Saturday, July 9, 2016

AWS Auto Scaling Lifecycle Hook with Lambda and CloudFormation



There are a lot of advantages to place instances in AWS Auto Scaling Groups, scaling is the obvious one. Even for a single instance appliance, Auto Scaling provides resiliency, health monitoring and auto recovery. In many cases, ASG High Availability model is superior to running active/standby appliances in terms of seamless automation and cost effectiveness.

However, Auto Scaling has limitations, not all instance actions and properties can be defined with an ASG. For example, instance launched in an ASG can have only one interface. Auto Scaling currently does not support attaching multiple interfaces. AWS Lambda, on the other hand, is great for defining custom actions executed efficiently and on demand. Putting the two together, AWS Auto Scaling lifecycle hook allows Lambda defined custom actions to be inserted during ASG instance launch or termination, which is powerful and flexible.

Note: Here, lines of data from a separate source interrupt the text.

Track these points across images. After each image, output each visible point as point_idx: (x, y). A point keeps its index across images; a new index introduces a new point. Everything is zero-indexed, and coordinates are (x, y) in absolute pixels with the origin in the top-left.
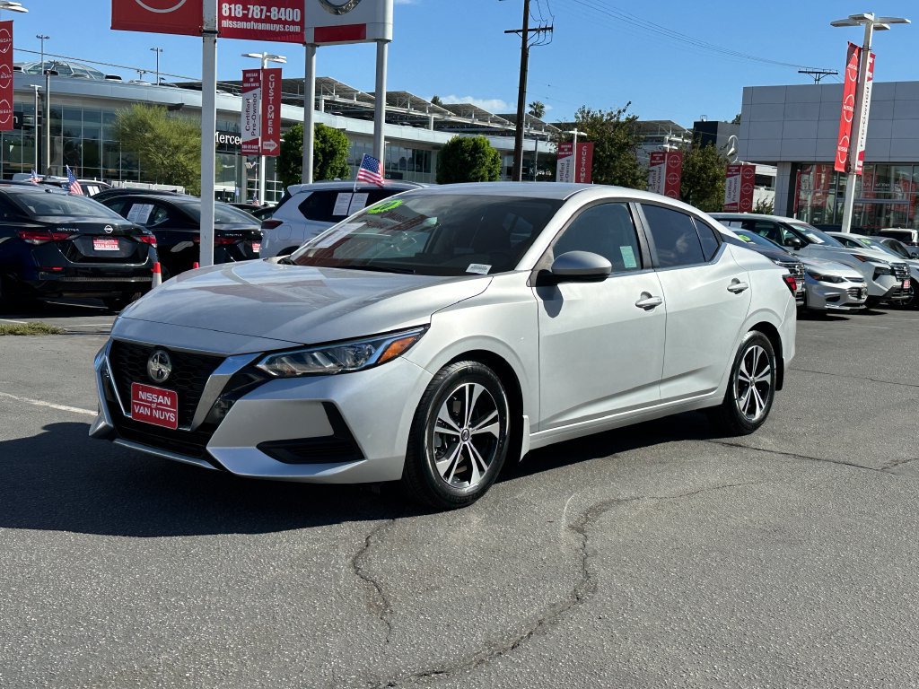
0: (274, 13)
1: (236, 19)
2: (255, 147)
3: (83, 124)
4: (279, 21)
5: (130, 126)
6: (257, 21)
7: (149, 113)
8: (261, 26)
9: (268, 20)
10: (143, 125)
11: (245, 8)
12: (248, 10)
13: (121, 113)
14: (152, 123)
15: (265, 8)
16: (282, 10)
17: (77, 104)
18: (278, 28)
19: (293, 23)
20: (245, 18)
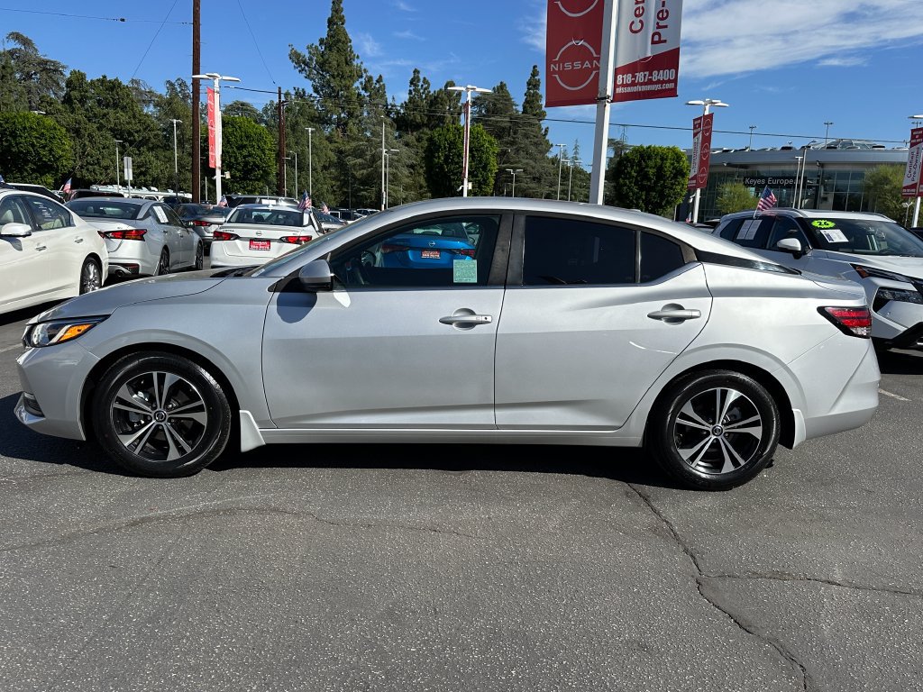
0: (655, 77)
1: (627, 85)
2: (913, 190)
3: (850, 182)
4: (659, 82)
5: (874, 181)
6: (641, 84)
7: (890, 170)
8: (644, 88)
9: (650, 82)
10: (886, 180)
11: (634, 76)
12: (635, 77)
13: (868, 172)
14: (891, 178)
15: (647, 73)
16: (661, 71)
17: (848, 168)
18: (657, 87)
19: (669, 81)
20: (633, 84)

Reference links below for more details about Auto Scaling lifecycle hooks, as well as an excellent example and implementation steps using AWS console written by Vyom Nagrani  

To automate ASG and lifecycle hook actions, Cloudformation is used to define ASG and lifecycle hook. In the following example, a lifecycle hook is defined to send notification via SNS when instance launches. A Lambda function will be triggered via subscription to the SNS topic.
"GatewayAutoscalingGroupHook" : {
                "Type" : "AWS::AutoScaling::LifecycleHook",
                "Properties" : {
                                "AutoScalingGroupName" : { "Ref": "GatewayAutoscalingGroup" },
                                "HeartbeatTimeout" : 300,
                                "LifecycleTransition" : "autoscaling:EC2_INSTANCE_LAUNCHING",
                                "NotificationMetadata" : { "Fn::Join" : ["", [
                                                "{",
                                                "\"ENI1\"",
                                                ":",
                                                "\"",
                                                { "Ref" : "GatewayInstanceENI1" },
                                                "\"",
                                                ",",
                                                "\"ENI2\"",
                                                ":",
                                                "\"",
                                                { "Ref" : "GatewayInstanceENI2" },
                                                "\"",
                                                "}"
                                ]]},
                                "NotificationTargetARN" : "arn:aws:sns:us-east-1:697686697680:gateway-asg-lifecycle-hook",
                                "RoleARN" : "arn:aws:iam::697686697680:role/gateway-sns-hook-role"
                }
},

There is an odd behavior with Cloudformation when it is used to define ASG lifecycle hook. According to AWS, Lifecycle hook is defined AFTER the first instance in ASG is created. As a result, the first instance launches without the expected lifecycle hook action. Only when the first instance is deleted, the next instance kicks off lifecycle action, and triggers Lambda function as expected. AWS suggests several workarounds, including launching ASG with 0 instance and increasing to 1 later, or use custom resources.

Use Lambda monitoring features to see if/when the function is triggered by Lifecycle hooks. It is helpful to log the receiving message. AWS sends out a TEST notification when lifecycle hook is initially created. The TEST notification won’t have the complete notification content but it still will trigger Lambda. Since it currently can’t be turned off, Lambda function need to have some error handling for it.